— И вам, Валерия, доброго утра, — благожелательно проговорил Штри́гес.

Всё-таки повезло, что он взял меня под опеку. Даже бутылку минералки вчера подарил. Новую, запечатанную, стеклянную. Показал, где можно набирать питьевую воду и объяснил, как дойти до столовой. Вокруг просыпались и суетились страждущие чиновничьего внимания разумные. Очереди с утра были особенно длинными — и в туалет, и в столовую, и в окошки.

Слегка сдув матрас, я воткнула его в выдвижную ручку чемодана, потом сделала утренние дела: ополоснулась в душе, постирала бельё и высушила его под мощным потоком горячего воздуха из подобия фена для рук, а затем отправилась добывать пропитание.

Столовую нашла почти сразу, по хвосту торчащей из неё очереди. Мысленно сочиняя частушки про убийство жаб, прикрыла глаза и встала за последним посетителем.

Спустя какое-то время рядом раздался голос Дийнара:

— Светлого дня, любезнейшая.

Он невзначай присоединился ко мне, ловко обогнув конец очереди.

— Эй, так нельзя! — возмутилась полноватая симпатичная женщина с двумя сумками.

— Мы вместе! Благодарю за бдительность, — заверил её блондин, одарил обворожительной улыбкой, и недовольство женщины угасло.

— И вам доброго утра, — подавила я желание зевнуть. — А во сколько открываются окна?

— Через час, в 8.16.

— И почему у них все числа какие-то неровные, а в цикле 29 дней? Нельзя как-то округлить?

— Это специальный принцип всеобщего неудобства, называемым также принципом всеобщего равенства, — хмыкнул Дийнар. — У различных видов и рас разные часы биологической активности, системы исчисления и связанные с числами суеверия. В Канцелярии приняты такие, которые не допускают фаворитизма ни одной из рас, и, как результат, одинаково неудобны всем.

— Стены тоже поэтому серые?

— Именно! Серый одинаково раздражает всех, зато гораздо меньше, чем другие цвета. Представьте, если бы вокруг был жёлтый.

Меня аж передёрнуло.

— Или ярко-розовый, — хмыкнула я.

— Вы уловили мысль.

— Кстати, почему сектор Ж называют Синим?

— О, я слышал эту историю. Говорят, в какой-то момент серый, в который покрасили это крыло, чуть-чуть отливал синевой. Выходцы из Хармаята — это такой не очень развитый магический мир — очень возмутились и устроили потасовку, потому что в их воззрении синий цвет унижает мужественность и даже намекает на противоестественные связи. Говорю же, недоразвитый мир со средневековыми предрассудками. Цвет — это всего лишь цвет. Так как недовольных оказалось достаточно много, и каждый счёл нужным высказаться, зал перекрасили, но все его с тех пор называют Синим, — охотно пояснил Дийнар, а затем наклонился к моему уху и прошептал: — Если вдруг увидите хармаятца, то ни за что не говорите ему, что я ношу синие трусы.

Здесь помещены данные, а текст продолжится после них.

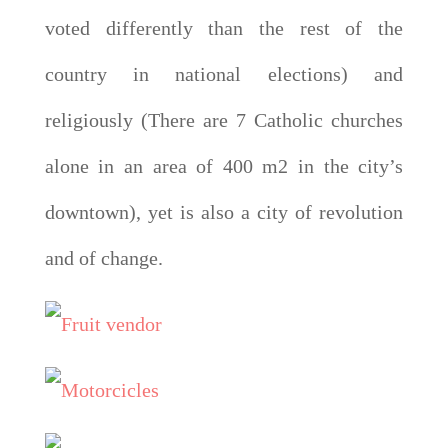
voted differently than the rest of the
country in national elections) and
religiously (There are 7 Catholic churches
alone in an area of 400 m2 in the city’s
downtown), yet is also a city of revolution
and of change.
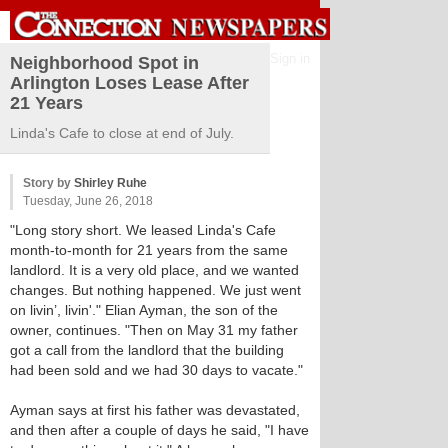
Sign in
Neighborhood Spot in
Arlington Loses Lease After
21 Years
Linda's Cafe to close at end of July.
Story by
Shirley Ruhe
Tuesday, June 26, 2018
"Long story short. We leased Linda's Cafe
month-to-month for 21 years from the same
landlord. It is a very old place, and we wanted
changes. But nothing happened. We just went
on livin’, livin'." Elian Ayman, the son of the
owner, continues. "Then on May 31 my father
got a call from the landlord that the building
had been sold and we had 30 days to vacate."
Ayman says at first his father was devastated,
and then after a couple of days he said, "I have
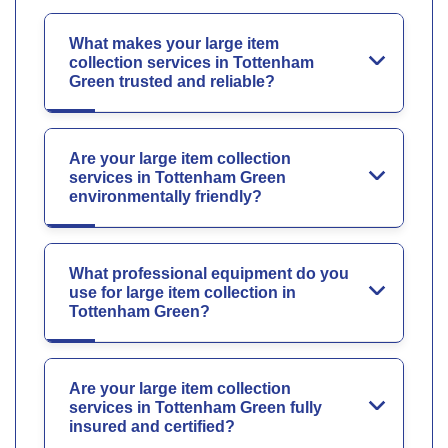
What makes your large item
collection services in Tottenham
Green trusted and reliable?
Are your large item collection
services in Tottenham Green
environmentally friendly?
What professional equipment do you
use for large item collection in
Tottenham Green?
Are your large item collection
services in Tottenham Green fully
insured and certified?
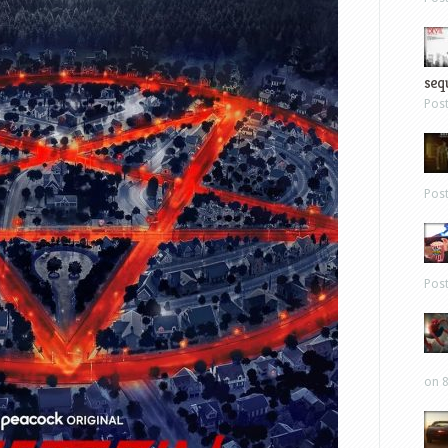
sequ
Pos
Pos
Pos
on 8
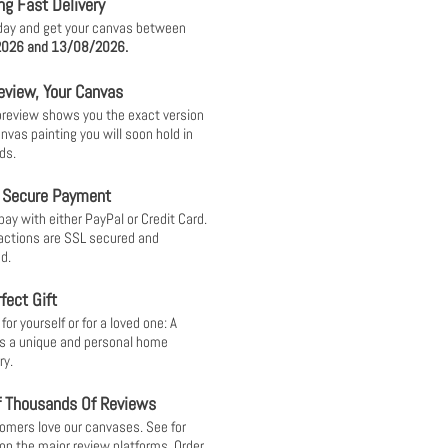
ng Fast Delivery
day and get your canvas between
026 and 13/08/2026.
eview, Your Canvas
 preview shows you the exact version
anvas painting you will soon hold in
ds.
 Secure Payment
pay with either PayPal or Credit Card.
sactions are SSL secured and
d.
fect Gift
or yourself or for a loved one: A
s a unique and personal home
ry.
f Thousands Of Reviews
omers love our canvases. See for
 on the major review platforms. Order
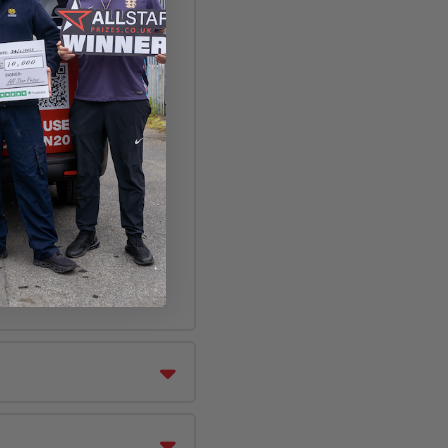
n floor nozzle.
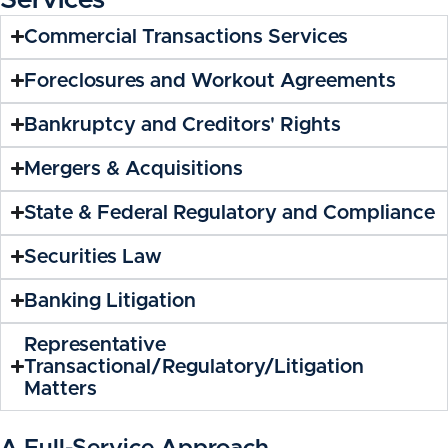
Services
Commercial Transactions Services
Foreclosures and Workout Agreements
Bankruptcy and Creditors' Rights
Mergers & Acquisitions
State & Federal Regulatory and Compliance
Securities Law
Banking Litigation
Representative
Transactional/Regulatory/Litigation
Matters
A Full-Service Approach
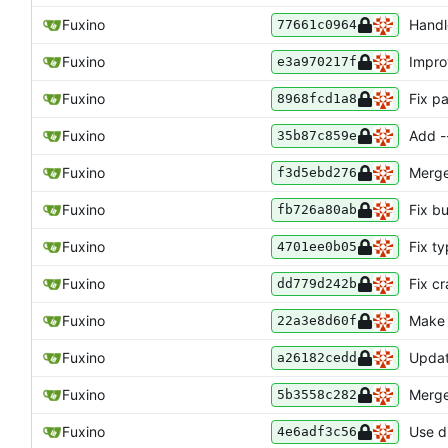
Fuxino
Handl
77661c0964
Fuxino
Impro
e3a970217f
Fuxino
Fix p
8968fcd1a8
Fuxino
Add -
35b87c859e
Fuxino
Merge
f3d5ebd276
Fuxino
Fix b
fb726a80ab
Fuxino
Fix t
4701ee0b05
Fuxino
Fix cr
dd779d242b
Fuxino
Make 
22a3e8d60f
Fuxino
Updat
a26182cedd
Fuxino
Merge
5b3558c282
Fuxino
Use di
4e6adf3c56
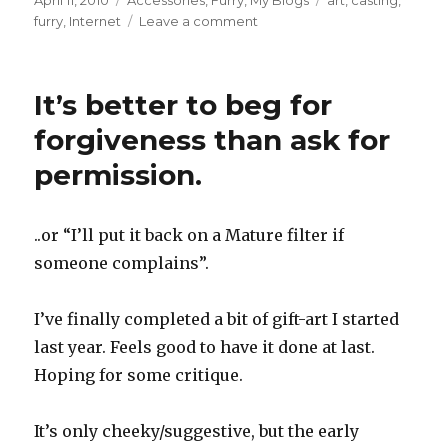
April 11, 2010
Accessories
,
Furry
,
My Blogs
art
,
casting
,
on
on
furry
,
Internet
Leave a comment
It’s better to beg for
forgiveness than ask for
permission.
..or “I’ll put it back on a Mature filter if
someone complains”.
I’ve finally completed a bit of gift-art I started
last year. Feels good to have it done at last.
Hoping for some critique.
It’s only cheeky/suggestive, but the early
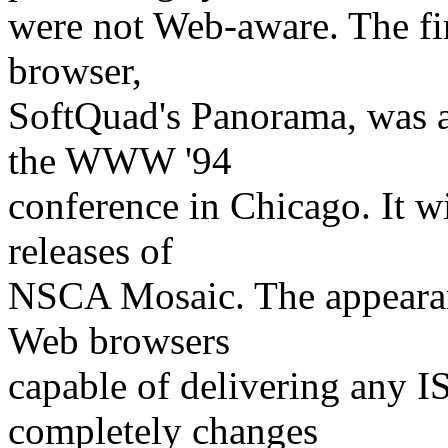
were not Web-aware. The fi
browser,
SoftQuad's Panorama, was 
the WWW '94
conference in Chicago. It w
releases of
NSCA Mosaic. The appearan
Web browsers
capable of delivering any 
completely changes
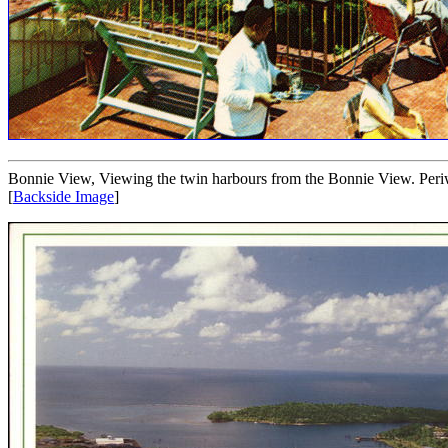
Bonnie View, Viewing the twin harbours from the Bonnie View. Per
[
Backside Image
]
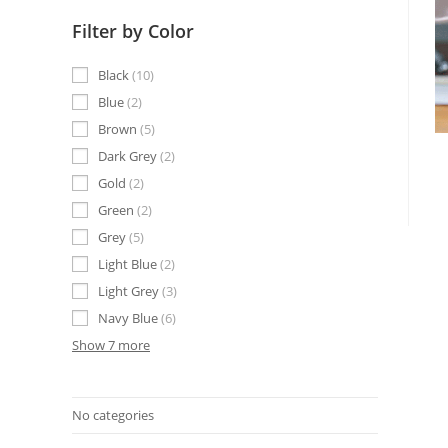
Filter by Color
Black
10
Blue
2
Brown
5
Dark Grey
2
Gold
2
Green
2
Grey
5
Light Blue
2
Light Grey
3
Navy Blue
6
Show 7 more
No categories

Впервые за время пребывания в Канцелярии я рассмеялась, искренне и свободно.

— Я сохраню ваш жизненно важный секрет.

— Я на это рассчитываю. Мы слишком через многое прошли вместе, чтобы предавать друг друга, не так ли? — насмешливо спросил он.

— Так, — легко согласилась я.

Очередь за едой двигалась непривычно быстро. Возможно, влияло то, что на кухне работали сотрудники самых разных рас, но ни одной жабы я не заметила. Уловив мой взгляд, Дийнар пояснил:

— Кварра́ницы не выносят горячий пар и едят исключительно холодную пищу, поэтому тут их и нет.

— Вы имеете в виду жабодам?

— Отличное название, — рассмеялся граф. — Именно их.

— Что ж, хорошо там, где их нет.

Оказалось, что денег мне в наследство от Анжелики досталось не просто с избытком, а очень даже много. Хоть о чём-то можно не беспокоиться. Когда подошла наша очередь, я закупилась про запас: взяла несколько бутылок воды и мутного зелёного сока, который порекомендовал Дийнар, пару картонных коробочек с печеньем и сухофруктами, нарезанный кусками пирог на вечер, банку какой-то слизи, два похожих на патиссоны плода и четыре мясных рулета наподобие шаурмы. Воспоминания о последней кольнули ностальгией.